Change any text in any post or comment even if made by other users and without their notice

Ban any user

Ban any community

Even ban all users and all communities (whilte only model)

[-] willya@lemmyf.uk 2 points 9 months ago* (last edited 9 months ago)

I must’ve read your comment wrong. Sounds like you just want a multi Reddit type feature? I agree that that should be implemented some apps have already did it. I don’t agree that the same word community should be lumped together universally and automatically.

[-] interdimensionalmeme@lemmy.ml 1 points 9 months ago

No multireddit cannot solve this problem.

They are not a default agglomeration view so they will never make a difference as most users never change their defaults.

Covered in more details here

https://lemmy.ml/comment/7734804

A community cannot escape the stranglehold of moderators with a multireddit, because most users will simply not have it the backup community setup in their multireddit. They will never see dissenters posting in the backuos. And that makes multireddit largely useless

[-] willya@lemmyf.uk 1 points 9 months ago

Who are the moderators in this scenario you’re talking about?

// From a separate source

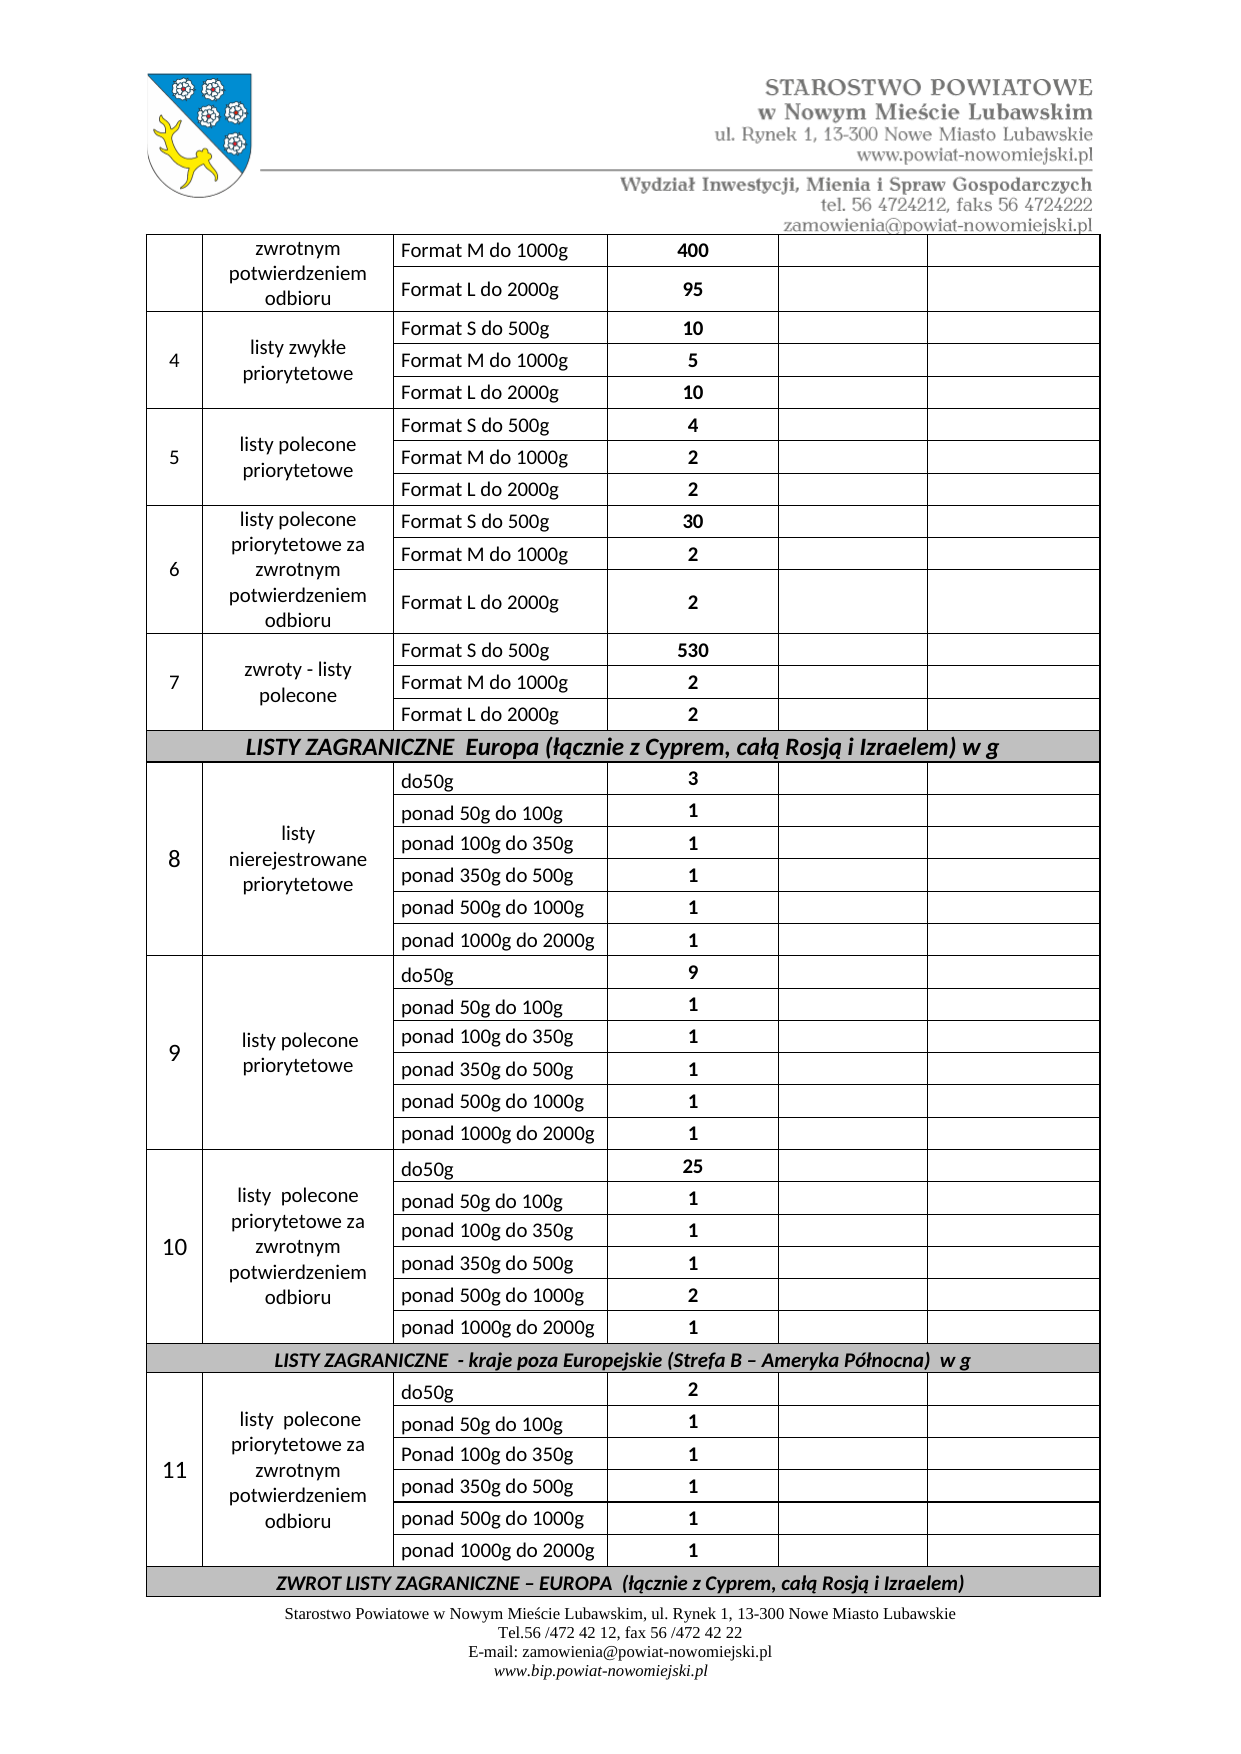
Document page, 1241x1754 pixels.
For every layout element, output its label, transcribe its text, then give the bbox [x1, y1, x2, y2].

[-] interdimensionalmeme@lemmy.ml 1 points 9 months ago

It's an hypothetical community, so they're hypothetical moderators/owners. I'm not sure how to respond to "who are they".

They're some bad hombrés..

[-] willya@lemmyf.uk 1 points 9 months ago* (last edited 9 months ago)

Your argument through all of this is bad moderators controlling the largest communities so I’m wondering how what you’re saying fixes any of that.

[-] interdimensionalmeme@lemmy.ml 1 points 9 months ago

Makes communities other than the one big one visible to nonlogged and default users without extra steps.

In effect this makes all communities global by default.

[-] spaduf@slrpnk.net 1 points 9 months ago

I really don't hate this idea from a lemmy centric UX perspective but how do you handle federation with other platforms?

[-] Jumuta@sh.itjust.works 1 points 9 months ago

maybe communities should be able to flag that they're the same community as one on another server, and if they mutually do so be combined into one metacommunity that people can search for

[-] interdimensionalmeme@lemmy.ml 0 points 9 months ago

If it requires the owner's consent, it defeats the purposeof my proposal.

It is expressly to disempower the owners in favour of the users.